## Yapılacak görevler
- 1) Aşağıdaki mahkeme kararına göre şu soruları yanıtlayın. Cevapları aynı harflerle, her birini ayrı satıra yazın:
(a) Dava hangi tarihte açılmıştır?
(b) Kararda davanın türü nasıl belirtilmiştir?
(c) Davacıya göre ödemeler teslimden itibaren kaç günlük çeklerle yapılıyordu?
- 2) Aşağıdaki kayıtların bütün satırlarını, boş satırları çıkararak numaralı bir liste olarak biçimlendirin.

## Çalışma metni
Emsal Mahkeme Kararı İstanbul 4. Asliye Ticaret Mahkemesi 2016/17 E. 2018/513 K. 09.04.2018 T.

Görüntülediğiniz mahkeme kararı henüz kesinleşmemiştir. Yararlı olması amacıyla eklenmiştir.

T.C.
İSTANBUL
4. ASLİYE TİCARET MAHKEMESİ

ESAS NO : 2016/17 Esas
KARAR NO : 2018/513

DAVA : Menfi Tespit (Ticari Nitelikteki Hizmet Sözleşmesinden Kaynaklanan)
DAVA TARİHİ : 08/01/2016
KARAR TARİHİ : 09/04/2018

Mahkememizde görülmekte olan Menfi Tespit (Ticari Nitelikteki Hizmet Sözleşmesinden Kaynaklanan) davasının yapılan açık yargılaması sonunda,
GEREĞİ DÜŞÜNÜLDÜ:
DAVA VE TALEP :
Davacı, dava dilekçesinde özetle; Ortağı ve yöneticisi olduğu … Şti’nin davalı şirketten … AVM şantiyesinde kullanılmak üzere klima cihazları satın aldığını, taraflar arasında bu alımla ilgili bir satın alma sözleşmesinin bulunduğunu, … Şti ile davalı şirketin 6-7 seneden bu yana alışveriş yapmakta olduklarını, aynı zamanda iki şirketin çözüm ortağı olduklarını, ödemelerin teslimden itibaren 90 veya 120 günlük çekler ile yapıldığını, sözleşmede olmadığı halde davalı firmanın iş ortasında cihazları teslim etmeyeceği şeklinde tehdit ve baskı yaparak bir kısım çeklere aval imzası alındığını, davalı firmaya teminat maksatlı olarak verilen ve üzerinde şahsi aval imzasının bulunduğu bir çeki kullanarak şahsı aleyhinde … 21 İcra Müdürlüğünün … E sayılı dosyası ile icra takibi başlatıldığını, Tesyap firmasının davalı şirkete borcunun bulunmadığını, borcu olmasında dahi icra takibine konu çekten dolayı muhatabın kendisi değil Tesyap firması olduğunu, davalının şahsı aleyhine açtığı icra takibinin haksız olduğunu ileri sürerek davalıya teminat maksadı ile verilmiş çekten dolayı borçlu bulunmadığının tespitine, kefalet ve aval hükümlerinin geçersiz olduğuna, davalının icra kötüniyet tazminatı, maddi manevi tazminata mahkumiyetine karar verilmesini talep ve dava etmiştir.

## Göreve ait kayıtlar
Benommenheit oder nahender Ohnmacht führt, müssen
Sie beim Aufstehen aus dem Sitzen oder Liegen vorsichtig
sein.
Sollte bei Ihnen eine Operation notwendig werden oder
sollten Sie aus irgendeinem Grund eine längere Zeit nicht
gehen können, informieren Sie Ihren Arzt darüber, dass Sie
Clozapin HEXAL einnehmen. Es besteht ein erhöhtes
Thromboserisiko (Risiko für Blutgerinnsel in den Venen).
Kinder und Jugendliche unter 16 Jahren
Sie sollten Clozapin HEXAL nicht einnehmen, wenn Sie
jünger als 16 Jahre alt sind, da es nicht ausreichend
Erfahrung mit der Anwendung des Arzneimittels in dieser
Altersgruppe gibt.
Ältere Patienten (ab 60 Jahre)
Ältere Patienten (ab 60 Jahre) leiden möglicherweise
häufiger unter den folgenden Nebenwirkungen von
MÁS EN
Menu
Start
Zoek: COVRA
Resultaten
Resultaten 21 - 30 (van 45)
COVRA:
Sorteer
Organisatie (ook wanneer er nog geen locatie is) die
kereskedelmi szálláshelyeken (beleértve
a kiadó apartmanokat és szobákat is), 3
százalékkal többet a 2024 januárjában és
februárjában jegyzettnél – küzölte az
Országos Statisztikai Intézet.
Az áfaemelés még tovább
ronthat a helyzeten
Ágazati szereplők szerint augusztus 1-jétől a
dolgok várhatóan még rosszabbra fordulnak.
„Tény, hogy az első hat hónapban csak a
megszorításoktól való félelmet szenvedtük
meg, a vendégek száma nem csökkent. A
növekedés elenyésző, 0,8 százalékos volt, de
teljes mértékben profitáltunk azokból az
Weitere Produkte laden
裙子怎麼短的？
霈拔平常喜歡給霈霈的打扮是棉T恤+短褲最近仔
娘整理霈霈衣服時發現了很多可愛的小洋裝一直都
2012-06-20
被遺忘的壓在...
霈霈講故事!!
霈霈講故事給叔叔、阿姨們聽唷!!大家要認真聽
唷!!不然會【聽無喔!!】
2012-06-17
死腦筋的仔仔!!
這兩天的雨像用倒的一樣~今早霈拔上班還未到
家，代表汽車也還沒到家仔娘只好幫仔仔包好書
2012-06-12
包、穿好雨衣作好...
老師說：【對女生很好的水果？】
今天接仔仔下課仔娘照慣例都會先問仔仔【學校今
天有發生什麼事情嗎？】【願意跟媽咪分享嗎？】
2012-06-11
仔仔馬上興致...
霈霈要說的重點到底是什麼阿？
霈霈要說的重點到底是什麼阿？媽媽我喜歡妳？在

## Görev çözümleri
- 1)
(a) 08/01/2016
(b) Menfi Tespit (Ticari Nitelikteki Hizmet Sözleşmesinden Kaynaklanan)
(c) 90 veya 120 günlük çeklerle

- 2)
1. Benommenheit oder nahender Ohnmacht führt, müssen
2. Sie beim Aufstehen aus dem Sitzen oder Liegen vorsichtig
3. sein.
4. Sollte bei Ihnen eine Operation notwendig werden oder
5. sollten Sie aus irgendeinem Grund eine längere Zeit nicht
6. gehen können, informieren Sie Ihren Arzt darüber, dass Sie
7. Clozapin HEXAL einnehmen. Es besteht ein erhöhtes
8. Thromboserisiko (Risiko für Blutgerinnsel in den Venen).
9. Kinder und Jugendliche unter 16 Jahren
10. Sie sollten Clozapin HEXAL nicht einnehmen, wenn Sie
11. jünger als 16 Jahre alt sind, da es nicht ausreichend
12. Erfahrung mit der Anwendung des Arzneimittels in dieser
13. Altersgruppe gibt.
14. Ältere Patienten (ab 60 Jahre)
15. Ältere Patienten (ab 60 Jahre) leiden möglicherweise
16. häufiger unter den folgenden Nebenwirkungen von
17. MÁS EN
18. Menu
19. Start
20. Zoek: COVRA
21. Resultaten
22. Resultaten 21 - 30 (van 45)
23. COVRA:
24. Sorteer
25. Organisatie (ook wanneer er nog geen locatie is) die
26. kereskedelmi szálláshelyeken (beleértve
27. a kiadó apartmanokat és szobákat is), 3
28. százalékkal többet a 2024 januárjában és
29. februárjában jegyzettnél – küzölte az
30. Országos Statisztikai Intézet.
31. Az áfaemelés még tovább
32. ronthat a helyzeten
33. Ágazati szereplők szerint augusztus 1-jétől a
34. dolgok várhatóan még rosszabbra fordulnak.
35. „Tény, hogy az első hat hónapban csak a
36. megszorításoktól való félelmet szenvedtük
37. meg, a vendégek száma nem csökkent. A
38. növekedés elenyésző, 0,8 százalékos volt, de
39. teljes mértékben profitáltunk azokból az
40. Weitere Produkte laden
41. 裙子怎麼短的？
42. 霈拔平常喜歡給霈霈的打扮是棉T恤+短褲最近仔
43. 娘整理霈霈衣服時發現了很多可愛的小洋裝一直都
44. 2012-06-20
45. 被遺忘的壓在...
46. 霈霈講故事!!
47. 霈霈講故事給叔叔、阿姨們聽唷!!大家要認真聽
48. 唷!!不然會【聽無喔!!】
49. 2012-06-17
50. 死腦筋的仔仔!!
51. 這兩天的雨像用倒的一樣~今早霈拔上班還未到
52. 家，代表汽車也還沒到家仔娘只好幫仔仔包好書
53. 2012-06-12
54. 包、穿好雨衣作好...
55. 老師說：【對女生很好的水果？】
56. 今天接仔仔下課仔娘照慣例都會先問仔仔【學校今
57. 天有發生什麼事情嗎？】【願意跟媽咪分享嗎？】
58. 2012-06-11
59. 仔仔馬上興致...
60. 霈霈要說的重點到底是什麼阿？
61. 霈霈要說的重點到底是什麼阿？媽媽我喜歡妳？在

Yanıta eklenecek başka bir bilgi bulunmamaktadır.